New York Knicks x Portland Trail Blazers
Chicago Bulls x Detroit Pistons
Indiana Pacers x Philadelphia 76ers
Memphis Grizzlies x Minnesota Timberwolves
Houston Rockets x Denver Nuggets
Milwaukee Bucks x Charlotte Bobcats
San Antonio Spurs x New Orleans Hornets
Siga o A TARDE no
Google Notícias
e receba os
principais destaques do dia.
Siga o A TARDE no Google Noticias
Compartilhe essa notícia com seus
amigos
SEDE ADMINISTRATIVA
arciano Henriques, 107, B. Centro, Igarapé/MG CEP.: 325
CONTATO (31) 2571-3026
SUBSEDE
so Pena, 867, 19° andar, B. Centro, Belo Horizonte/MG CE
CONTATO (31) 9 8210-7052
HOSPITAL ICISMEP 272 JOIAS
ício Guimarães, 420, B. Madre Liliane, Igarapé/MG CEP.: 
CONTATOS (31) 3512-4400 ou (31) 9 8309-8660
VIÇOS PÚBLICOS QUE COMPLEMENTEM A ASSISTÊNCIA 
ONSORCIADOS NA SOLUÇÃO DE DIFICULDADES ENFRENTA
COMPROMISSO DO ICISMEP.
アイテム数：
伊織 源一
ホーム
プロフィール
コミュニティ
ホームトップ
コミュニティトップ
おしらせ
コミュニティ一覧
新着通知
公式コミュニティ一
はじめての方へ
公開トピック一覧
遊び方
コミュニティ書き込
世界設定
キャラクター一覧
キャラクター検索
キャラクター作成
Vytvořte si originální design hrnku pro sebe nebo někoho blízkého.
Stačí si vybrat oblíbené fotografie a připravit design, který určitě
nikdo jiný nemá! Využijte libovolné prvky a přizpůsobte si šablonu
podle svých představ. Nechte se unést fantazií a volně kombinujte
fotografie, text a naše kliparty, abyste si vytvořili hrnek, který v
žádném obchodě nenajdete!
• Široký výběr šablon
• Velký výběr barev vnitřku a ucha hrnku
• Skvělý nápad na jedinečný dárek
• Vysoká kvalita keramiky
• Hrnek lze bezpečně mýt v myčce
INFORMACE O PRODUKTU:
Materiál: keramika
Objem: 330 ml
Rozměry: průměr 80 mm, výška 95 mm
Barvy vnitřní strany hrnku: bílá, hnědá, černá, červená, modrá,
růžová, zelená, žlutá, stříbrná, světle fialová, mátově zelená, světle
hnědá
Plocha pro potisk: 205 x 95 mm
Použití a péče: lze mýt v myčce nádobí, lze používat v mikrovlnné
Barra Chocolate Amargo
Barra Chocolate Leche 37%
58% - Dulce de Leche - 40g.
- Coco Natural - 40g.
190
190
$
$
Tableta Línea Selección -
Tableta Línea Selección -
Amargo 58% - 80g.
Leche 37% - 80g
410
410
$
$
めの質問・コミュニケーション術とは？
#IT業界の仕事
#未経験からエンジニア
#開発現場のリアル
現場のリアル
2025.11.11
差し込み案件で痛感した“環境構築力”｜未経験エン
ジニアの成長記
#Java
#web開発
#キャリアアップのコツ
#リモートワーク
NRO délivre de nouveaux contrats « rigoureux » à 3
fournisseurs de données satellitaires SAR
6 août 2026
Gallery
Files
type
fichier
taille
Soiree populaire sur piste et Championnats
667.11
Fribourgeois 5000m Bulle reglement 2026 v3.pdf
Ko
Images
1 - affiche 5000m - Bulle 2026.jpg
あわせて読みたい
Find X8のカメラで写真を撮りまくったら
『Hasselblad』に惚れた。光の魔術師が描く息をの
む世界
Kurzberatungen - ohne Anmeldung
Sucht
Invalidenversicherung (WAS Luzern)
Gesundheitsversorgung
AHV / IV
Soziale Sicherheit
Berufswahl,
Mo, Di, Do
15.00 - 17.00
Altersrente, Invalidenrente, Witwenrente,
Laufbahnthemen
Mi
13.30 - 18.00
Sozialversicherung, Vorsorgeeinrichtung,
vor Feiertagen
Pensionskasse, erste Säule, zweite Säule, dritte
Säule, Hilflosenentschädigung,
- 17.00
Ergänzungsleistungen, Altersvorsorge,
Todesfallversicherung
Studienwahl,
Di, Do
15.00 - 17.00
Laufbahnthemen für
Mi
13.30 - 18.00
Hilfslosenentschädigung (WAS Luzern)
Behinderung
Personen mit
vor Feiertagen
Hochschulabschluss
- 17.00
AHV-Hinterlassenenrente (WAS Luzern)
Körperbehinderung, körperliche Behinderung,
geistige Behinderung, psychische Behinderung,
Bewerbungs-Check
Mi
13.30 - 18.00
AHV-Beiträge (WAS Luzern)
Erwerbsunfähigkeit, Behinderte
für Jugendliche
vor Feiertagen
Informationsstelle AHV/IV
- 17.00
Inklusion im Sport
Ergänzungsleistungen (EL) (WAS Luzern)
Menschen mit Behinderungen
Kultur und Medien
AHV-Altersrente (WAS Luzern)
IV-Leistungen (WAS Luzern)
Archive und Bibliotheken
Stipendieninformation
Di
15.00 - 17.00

---

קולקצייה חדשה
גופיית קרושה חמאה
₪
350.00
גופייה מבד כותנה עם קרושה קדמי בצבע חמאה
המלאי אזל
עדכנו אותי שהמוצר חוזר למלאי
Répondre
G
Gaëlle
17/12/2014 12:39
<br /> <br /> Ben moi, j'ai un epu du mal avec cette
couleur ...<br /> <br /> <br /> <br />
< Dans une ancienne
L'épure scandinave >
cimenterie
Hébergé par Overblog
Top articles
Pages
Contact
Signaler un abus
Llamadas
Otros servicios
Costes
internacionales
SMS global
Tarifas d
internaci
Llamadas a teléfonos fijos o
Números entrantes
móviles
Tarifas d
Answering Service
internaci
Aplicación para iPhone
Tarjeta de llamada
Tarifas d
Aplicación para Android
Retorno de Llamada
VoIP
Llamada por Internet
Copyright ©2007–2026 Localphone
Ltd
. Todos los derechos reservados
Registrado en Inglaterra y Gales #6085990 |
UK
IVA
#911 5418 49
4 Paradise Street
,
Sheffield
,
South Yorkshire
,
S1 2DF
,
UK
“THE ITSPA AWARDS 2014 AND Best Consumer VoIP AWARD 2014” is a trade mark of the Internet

==

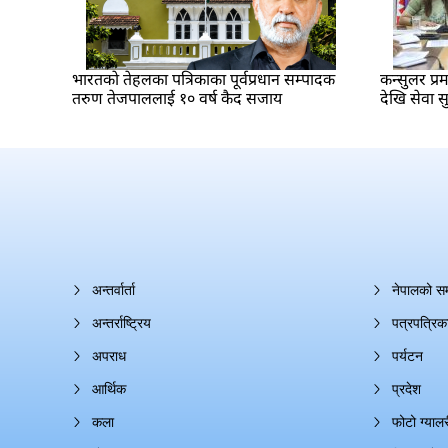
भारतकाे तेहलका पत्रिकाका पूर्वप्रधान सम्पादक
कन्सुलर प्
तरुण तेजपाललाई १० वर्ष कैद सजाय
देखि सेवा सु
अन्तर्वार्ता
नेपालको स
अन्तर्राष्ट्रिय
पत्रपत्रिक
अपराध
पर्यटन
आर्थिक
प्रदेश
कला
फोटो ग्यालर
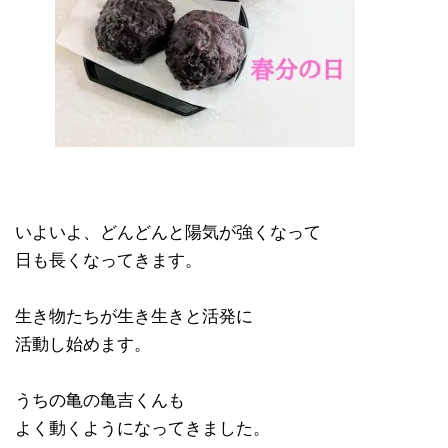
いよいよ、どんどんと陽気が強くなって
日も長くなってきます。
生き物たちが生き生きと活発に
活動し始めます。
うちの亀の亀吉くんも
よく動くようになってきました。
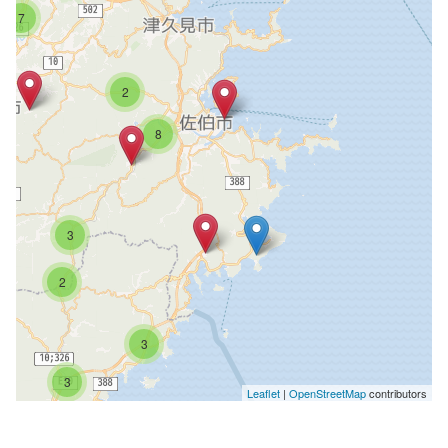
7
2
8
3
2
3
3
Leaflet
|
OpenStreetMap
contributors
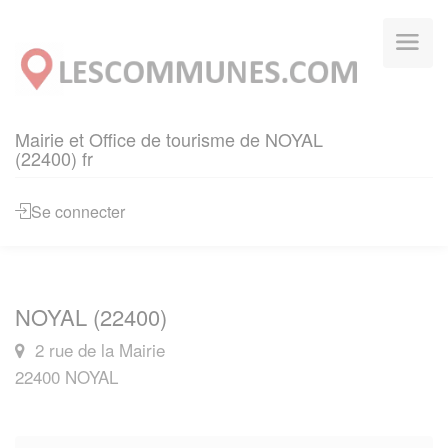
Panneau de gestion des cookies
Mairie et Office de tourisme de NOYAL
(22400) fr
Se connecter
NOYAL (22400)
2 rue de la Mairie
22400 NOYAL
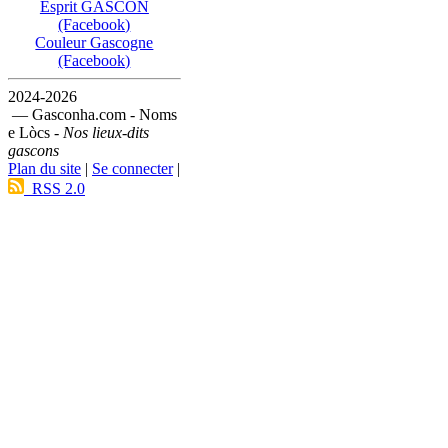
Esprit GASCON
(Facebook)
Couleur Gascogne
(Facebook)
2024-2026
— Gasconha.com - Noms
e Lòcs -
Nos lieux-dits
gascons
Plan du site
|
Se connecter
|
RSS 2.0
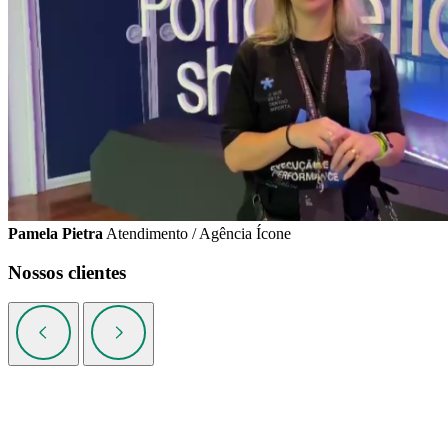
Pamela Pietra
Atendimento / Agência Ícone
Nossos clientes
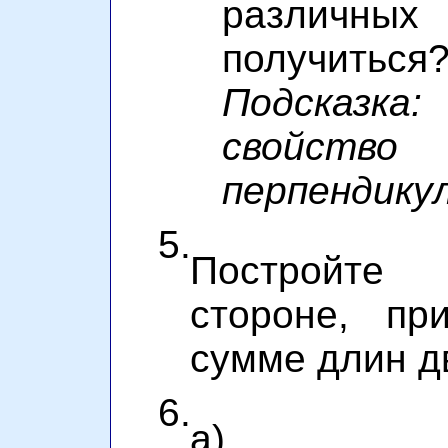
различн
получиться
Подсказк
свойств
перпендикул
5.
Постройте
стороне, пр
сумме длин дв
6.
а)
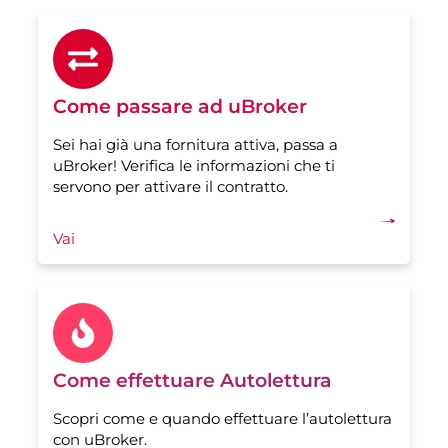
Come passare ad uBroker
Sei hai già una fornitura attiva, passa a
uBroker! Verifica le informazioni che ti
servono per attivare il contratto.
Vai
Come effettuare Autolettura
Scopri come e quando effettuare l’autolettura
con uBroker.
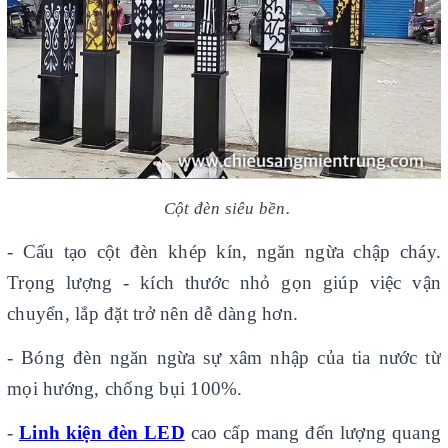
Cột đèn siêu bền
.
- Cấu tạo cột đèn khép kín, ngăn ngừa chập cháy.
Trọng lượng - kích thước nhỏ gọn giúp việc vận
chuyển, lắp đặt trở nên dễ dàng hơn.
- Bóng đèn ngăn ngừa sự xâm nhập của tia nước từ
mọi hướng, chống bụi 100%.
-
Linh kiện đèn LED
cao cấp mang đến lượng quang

■ Your task: Identify every line in the records above that contains the string "uBroker", and copy each of those lines.

■ Answer for this exercise:
Come passare ad uBroker
uBroker! Verifica le informazioni che ti
con uBroker.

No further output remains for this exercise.